For first-time users, studies have shown that they tend to keep using the banking system once they initiate the process. Therefore, Moody’s expects a material proportion of the first-time/very infrequent users to become more sticky customers of the banks. This development should also benefit the banking system in the form of a higher level of low-cost deposits, although this benefit may not be apparent on a near-term basis.

Cash deposits

In addition, retail payments systems, which remain dominated by the banks, will be a clear beneficiary of the demonetisation move as people may see these channels as being much more convenient compared to the hassle they may experience in transitioning to the new denomination notes.

The agency assessed that currently, the banks are experiencing significant inflows into their deposit base as customers deposit their existing holdings of the demonetised notes, a trend that will continue for the next 3-4 weeks. “But, as cash availability increases and the current restrictions on cash withdrawals are lifted, sharp declines in the deposit base will occur in the near future.

“Once this volatily subsides and stability is achieved, possibly around three months from now, we estimate that bank deposits will increase by around 1-2 per cent compared to what they would have been without the demonetization scheme,” said Moody’s.

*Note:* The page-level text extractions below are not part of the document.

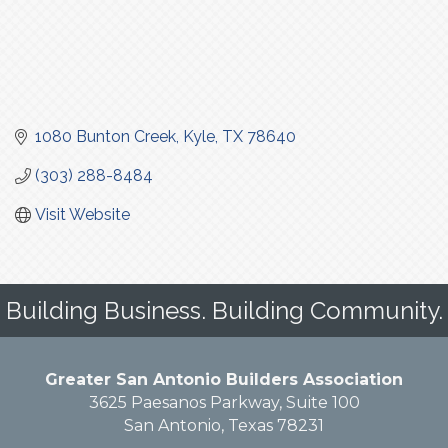
1080 Bunton Creek
Kyle
TX
78640
(303) 288-8484
Visit Website
Building Business. Building Community.
Greater San Antonio Builders Association
3625 Paesanos Parkway, Suite 100
San Antonio, Texas 78231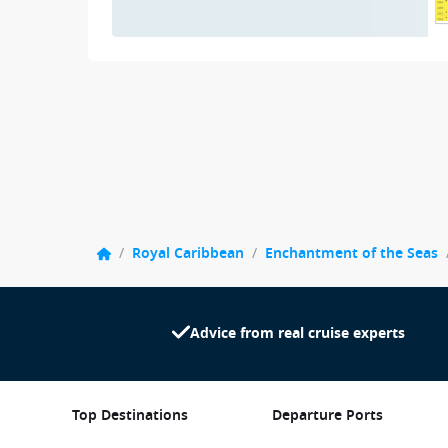
/
Royal Caribbean
/
Enchantment of the Seas
Advice from real cruise experts
Top Destinations
Departure Ports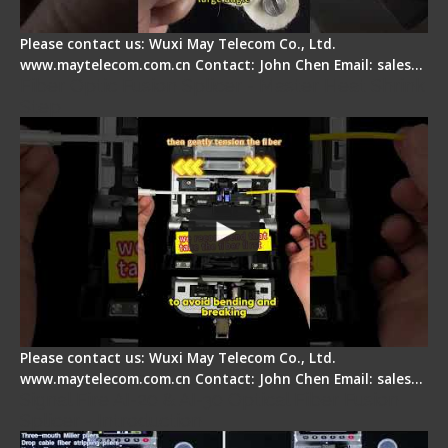
Please contact us: Wuxi May Telecom Co., Ltd.
www.maytelecom.com.cn Contact: John Chen Email: sales…
Fiber Optic Fusion Splicer - Master Heat Shrink
Step
Please contact us: Wuxi May Telecom Co., Ltd.
www.maytelecom.com.cn Contact: John Chen Email: sales…
Signal Fire AI-20 & AI-30 Optical Fiber Fusion
Splicer - Introduction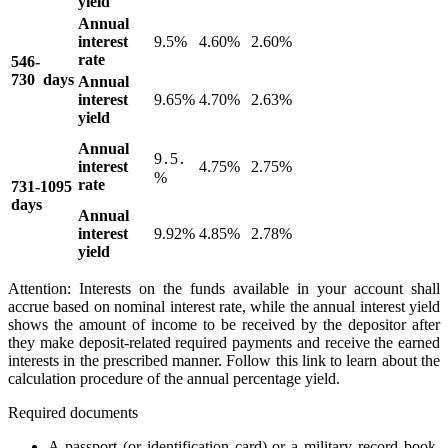
yield
Annual
interest
9.5%
4.60%
2.60%
rate
546-
730 days
Annual
interest
9.65%
4.70%
2.63%
yield
Annual
9․5․
interest
4.75%
2.75%
%
rate
731-1095
days
Annual
interest
9.92%
4.85%
2.78%
yield
Attention: Interests on the funds available in your account shall
accrue based on nominal interest rate, while the annual interest yield
shows the amount of income to be received by the depositor after
they make deposit-related required payments and receive the earned
interests in the prescribed manner. Follow this link to learn about the
calculation procedure of the annual percentage yield.
Required documents
A passport (or identification card) or a military record book,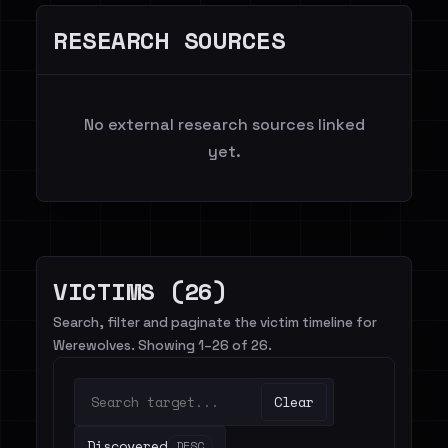
RESEARCH SOURCES
No external research sources linked
yet.
VICTIMS (26)
Search, filter and paginate the victim timeline for
Werewolves. Showing 1–26 of 26.
Clear
Discovered
DESC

The agency’s expectation of a relatively low level of increase in deposits is based on the assumption that the role of cash – as a medium of transaction – will not change materially in the near term in India's economy.

However, as the cash intensity of the economy reduces over the medium term, driven by a combination of the informal economy coming into the ambit of the formal one and a higher proportion of cashless payments, bank deposit levels may benefit in a more meaningful fashion, it added.

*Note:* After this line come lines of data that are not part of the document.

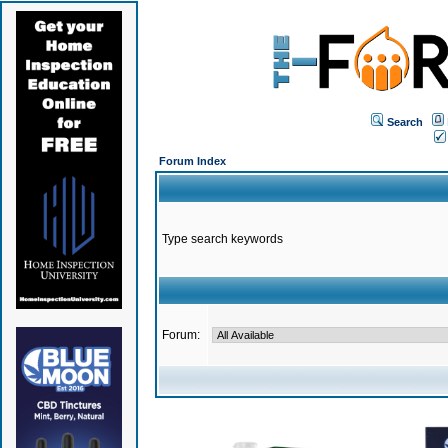
Search
Forum Index
Type search keywords
Forum: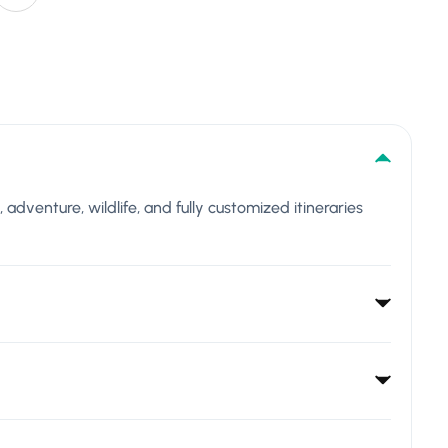
l, adventure, wildlife, and fully customized itineraries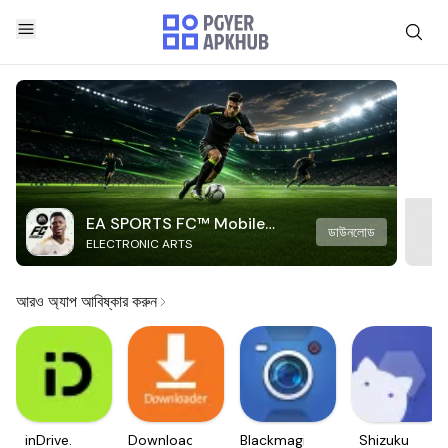
EA SPORTS FC™ Mobile
ডাউনলোড
ELECTRONIC ARTS
Soccer
আরও অ্যাপ আবিষ্কার করুন
inDrive.
Downloader
Blackmagic
Shizuku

LAP and MFIs: asset quality to deteriorate

Apart from the impact on funding conditions, Moody’s expects asset quality to deteriorate in the loans against property (LAP) segment. A significant part of the LAP client base would have an informal economy component and may be impacted by demonetization. The impact would be even more if lenders turn cautious on this segment as easy refinancing has played a key part in putting a lid on non-peforming loans (NPLs) in this segment.

The micro-finance segments would be impacted significantly during the transition from the old notes to the new ones as transactions in this segment are predominantly cash based. However, once the transition is completed, asset quality may stabilise.

Moody’s assessed that the broader asset quality of the banking system would be impacted if economic conditions remain affected beyond the transition period. Both corporate and SME customers remain fragile, and are not in a position to absorb a sustained period of economic weakness.